Factual Background Edit
Plaintiff, Sheila Watters, brought suit against Defendant, TSR, Inc. (“TSR”), a game publishing company, for wrongful death of her son. TSR’s Dungeons & Dragons game is one in which the players assume the roles of characters in adventures, which set in an imaginary ancient world narrated by a player known as the Dungeon Master. The rules of the game do not call for the physical acting out of any role. There is no indication that the game's materials glorify or encourage suicide, or even mention it.
Mrs. Watters claimed that her son was an avid player of the game, and that it came to dominate his mind to such an extent that he was driven to suicide. She claimed that TSR violated a duty of care in publishing and distributing the game materials and that TSR violated a duty to warn that the game could cause psychological harm in fragile-minded children. She also claimed that her son's death, which was caused by a self-inflicted gunshot wound, was a direct and proximate result of TSR's alleged wrong-doing.

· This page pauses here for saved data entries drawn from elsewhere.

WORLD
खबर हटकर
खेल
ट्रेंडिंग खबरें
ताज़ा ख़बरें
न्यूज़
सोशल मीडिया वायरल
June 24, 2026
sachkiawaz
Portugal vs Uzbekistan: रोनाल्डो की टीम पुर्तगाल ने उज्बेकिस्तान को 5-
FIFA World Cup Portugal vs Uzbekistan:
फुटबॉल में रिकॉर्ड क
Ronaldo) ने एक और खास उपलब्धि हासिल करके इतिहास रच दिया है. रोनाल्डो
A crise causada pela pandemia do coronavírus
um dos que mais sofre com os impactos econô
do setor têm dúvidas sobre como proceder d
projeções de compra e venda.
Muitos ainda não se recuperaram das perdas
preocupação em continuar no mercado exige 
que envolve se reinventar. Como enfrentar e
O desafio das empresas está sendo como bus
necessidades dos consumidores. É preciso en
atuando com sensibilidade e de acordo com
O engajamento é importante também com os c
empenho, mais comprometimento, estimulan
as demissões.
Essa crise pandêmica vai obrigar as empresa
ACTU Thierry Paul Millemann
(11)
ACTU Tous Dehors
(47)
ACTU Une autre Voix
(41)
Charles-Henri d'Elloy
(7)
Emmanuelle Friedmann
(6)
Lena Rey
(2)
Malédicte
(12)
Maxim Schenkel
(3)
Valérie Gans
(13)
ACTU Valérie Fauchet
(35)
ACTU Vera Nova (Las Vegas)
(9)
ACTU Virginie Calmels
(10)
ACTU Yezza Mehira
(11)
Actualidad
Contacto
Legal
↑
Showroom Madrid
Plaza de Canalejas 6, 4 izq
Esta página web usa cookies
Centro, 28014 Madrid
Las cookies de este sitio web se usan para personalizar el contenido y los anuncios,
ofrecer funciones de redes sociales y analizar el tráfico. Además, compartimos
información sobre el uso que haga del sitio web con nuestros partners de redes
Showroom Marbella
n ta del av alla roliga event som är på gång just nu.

Trial Court Proceedings Edit
TSR filed a motion for summary judgment based on the First and Fourteenth Amendments and on familiar principles of tort law. TSR argued that the game is privileged under the First Amendment's guarantee of freedom of speech. In the alternative, TSR argued that it owed no duty to Watter's son and that the suicide was an intervening superseding cause of death, breaking the chain of causation. The trial court granted TSR's motion on First Amendment grounds but did not reach any of the state law issues.
Appellate Court Proceedings Edit
The appellate court held that TSR was not negligent in disseminating the game to "mentally fragile" people, that TSR breached no duty to warn, and the son's suicide was an intervening cause of his death. Thus, the appellate court affirmed the trial court's judgment.